Friends walked to each others homes and played endlessly in backyards until lightning bugs came to join in the fun.

Long past bedtime, she and her friend next door would talk to each other out their bedroom windows.

On Christmas mornings the little girl’s father would make her and her brother and sisters wait at the top of the steps while he got his camera ready to take pictures of them coming down to witness the magic Santa brought that year.

It was the American dream.

Now take a moment to hold an image of that little girl in your head.

Be honest with yourself.

What color is her skin?

Slide the white circle below to find out.

A Magical Experience

When you talk to Shelley Stokes-Hammond you quickly realize her childhood was unique.

“We were fortunate to grow up in a community that worked hard to give us that experience,” she told News 5.

That community was the Ludlow neighborhood that straddles Cleveland and Shaker Heights. In 1956 someone planted a bomb in the garage of a black family building a house in Ludlow. It sparked an awakening, and the Ludlow Community embarked on a now famous experiment: diversity. It was an experiment forged in fire.

"Look, we want to have an integrated neighborhood, but it isn’t going to be this way unless we make it happen,” said Judge Dan Polster, United States District Judge for the Northern District of Ohio.

He grew up in Ludlow, too, and his family was there when the bombing happened. It inspired his parents to join in the founding of the Ludlow Community Association.

Shelley Stokes-Hammond & Dan Polster
Shelley Stokes-Hammond & Federal Judge Dan Polster grew up together in the Ludlow community

When black families started moving in and “the banks, the real estate companies drew a big red line around that neighborhood: no mortgages,” Polster explained, the LCA “showed homes… they pooled what little they had together to offer second mortgages,” to stop white flight from Ludlow.

Stokes-Hammond's parents also got involved in the LCA when they moved to Ludlow. The result, her mother told her, was nothing less than "magical."

They'd created an intentionally integrated neighborhood.

But their work isn’t done.

The Experiment Continues

Today the most popular program in Shaker Heights Schools is the Student Group on Race Relations, or SGORR. It’s taught to 4th, 6th and 8th graders by high school students.

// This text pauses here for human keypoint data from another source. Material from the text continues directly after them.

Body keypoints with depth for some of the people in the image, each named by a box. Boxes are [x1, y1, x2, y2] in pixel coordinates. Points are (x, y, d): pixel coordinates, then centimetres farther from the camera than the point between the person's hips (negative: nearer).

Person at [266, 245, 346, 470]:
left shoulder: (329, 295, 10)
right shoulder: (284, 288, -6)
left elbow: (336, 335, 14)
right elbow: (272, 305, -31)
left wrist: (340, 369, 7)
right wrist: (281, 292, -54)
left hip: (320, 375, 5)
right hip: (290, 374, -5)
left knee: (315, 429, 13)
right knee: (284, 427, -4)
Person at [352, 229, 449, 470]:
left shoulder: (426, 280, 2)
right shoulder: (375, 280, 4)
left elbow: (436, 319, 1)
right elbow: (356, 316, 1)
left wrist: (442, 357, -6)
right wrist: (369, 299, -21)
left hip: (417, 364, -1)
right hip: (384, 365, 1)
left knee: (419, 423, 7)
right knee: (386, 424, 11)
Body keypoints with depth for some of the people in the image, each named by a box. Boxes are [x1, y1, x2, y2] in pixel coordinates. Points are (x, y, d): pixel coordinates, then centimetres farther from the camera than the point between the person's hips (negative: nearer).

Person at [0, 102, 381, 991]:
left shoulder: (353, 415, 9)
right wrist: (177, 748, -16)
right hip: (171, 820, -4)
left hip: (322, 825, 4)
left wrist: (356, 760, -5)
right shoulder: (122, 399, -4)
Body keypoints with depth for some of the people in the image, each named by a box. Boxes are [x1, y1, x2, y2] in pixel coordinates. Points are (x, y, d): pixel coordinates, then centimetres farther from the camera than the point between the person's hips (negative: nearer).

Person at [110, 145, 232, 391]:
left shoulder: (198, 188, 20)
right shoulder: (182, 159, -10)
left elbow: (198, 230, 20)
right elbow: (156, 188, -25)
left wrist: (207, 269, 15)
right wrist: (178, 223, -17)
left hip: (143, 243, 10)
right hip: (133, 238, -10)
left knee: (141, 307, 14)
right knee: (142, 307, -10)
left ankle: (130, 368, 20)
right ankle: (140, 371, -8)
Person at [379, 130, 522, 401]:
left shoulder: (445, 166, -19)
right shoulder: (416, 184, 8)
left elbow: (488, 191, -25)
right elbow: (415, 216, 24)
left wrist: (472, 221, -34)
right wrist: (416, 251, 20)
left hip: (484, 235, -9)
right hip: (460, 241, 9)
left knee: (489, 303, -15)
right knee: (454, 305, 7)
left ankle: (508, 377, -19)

“They are kind of led to look at bias, they’re led to look at diversity, they’re led to look at prejudice in different experiences,” Woodbury Elementary School math teacher Brittany Webb explained.

There are nearly 300 SGORR members.

Three times a year they go into elementary school classrooms to get kids comfortable with being uncomfortable.

SGORR Woodbury Elementary School
A SGORR session with 6th graders at Woodbury Elementary School

As a result, 6th graders like Kingston Oliver are sharing wisdom beyond their years. “We’re all people and we’re all from Earth so I think we all should be equal,” he told News 5.

6th grader Alexa Carpenter explained that she’s come to understand the beauty of our differences: “A lot of people have different things to bring to society; their culture, ideas. And when everybody’s ideas is combined it just really makes a good place.”

At the Core

These classroom sessions are painstakingly prepared.

During the school year a couple dozen SGORR core leaders meet every Sunday night in a classmate’s living room.

They talk about what makes them different, what makes them the same, and how to break it all down for kids at different grade levels.

“I was most impressionable when I was a kid,” core leader Aaliyah Williams said, “and I think I came to understand how important it is to like, engage children in issues like this.”

These are conversations that are as important as ever.

While Shaker Heights is still celebrated for its diversity, U.S. Census data shows the black population growing, and the white population shrinking.

Stokes-Hammond warned what could happen when white families leave town: “The concern of the black population was it would become a ghetto. They felt if no whites lived there their services would deteriorate and the quality of education might deteriorate. It’s not the people, it’s the history of racism."

Shaker Doesn’t Quit

And so today, more than 60 years after that bombing in Ludlow, the experiment continues.

But the early results are promising.